The agency had announced last year it was running out of its first $3 billion round of funding, which was approved by voters through a previous ballot measure in 2004. With the new bonds, the agency will now continue to fill what supporters say is a critical funding gap in stem cell research, and fund ongoing clinical trials and training programs for early-career researchers. Of the new funding, $1.5 billion is to go toward projects developing therapies for neurological diseases such as Alzheimer’s, Parkinson’s, and dementia.
“We are thrilled” about Proposition 14’s approval, Jonathan Thomas, the chair of CIRM’s governing board, writes in an email statement. “We are proud of what we have achieved so far— the cures and therapies we helped develop, the billions we brought into the state in additional investments, and the tens of thousands of jobs we created—and we look forward to continuing that work.”
Despite a $20 million-strong campaign in support of the measure and the absence of an organized opposition, Proposition 14 passed by just 325,000 votes out of more than 15 million cast, the slimmest margin of victory for any of California’s 12 ballot measures this year, and a far smaller margin than the 59 percent approval the 2004 ballot measure received. The creator of both measures, San Francisco real estate investor and patient advocate Robert N. Klein II, attributes the close race to concerns over the cost of the measure amid a time of economic uncertainty, he tells the Associated Press.

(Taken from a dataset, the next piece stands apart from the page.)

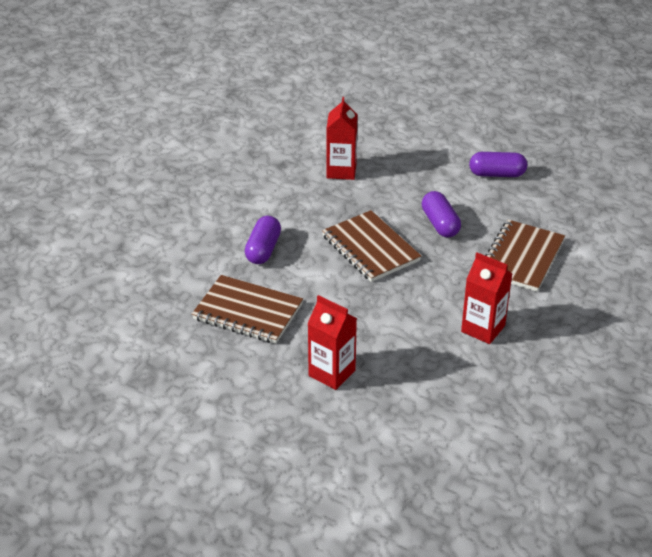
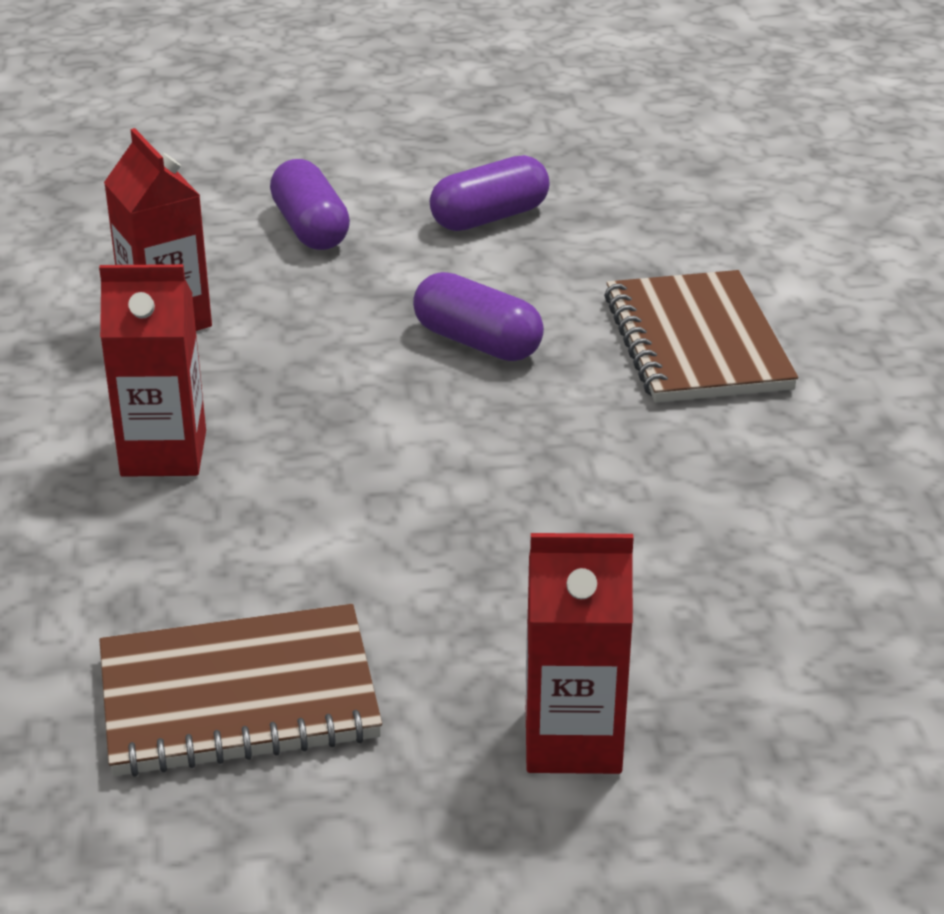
camera: 35 degrees left, 5 degrees down
purple capsule [245,216,281,264] -> purple capsule moved to [270,159,350,250]
brown notebook [322,210,421,282] -> none
red carton [461,252,512,344] -> red carton moved to [99,264,206,477]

Indeed, it will ultimately cost California taxpayers $260 million a year for three decades to pay off the bonds, according to estimates by the nonpartisan federal Legislative Analyst’s Office. That’s on top of the annual $327 million bill the state is still paying off from the 2004 ballot measure. In an interview with The Scientist in late October, the CIRM board member Jeff Sheehy criticized the measure for not including wording that would allow the state to recoup a meaningful return on its investment, and for what he said was its potential to worsen perceived conflicts of interest between the agency’s board members and the institutions it funds.
Proponents of the measure argued that it would California’s economy in the long term. Proposition 14’s wording encourages the state to use revenue from CIRM-supported research to subsidize the cost of stem cell treatments for patients.
“We are already working on ways to repay [the trust that voters have placed in us] and bring stem cell and regenerative therapies to all the people of this great state, particularly for communities that have traditionally been overlooked or underserved,” Thomas writes in his statement.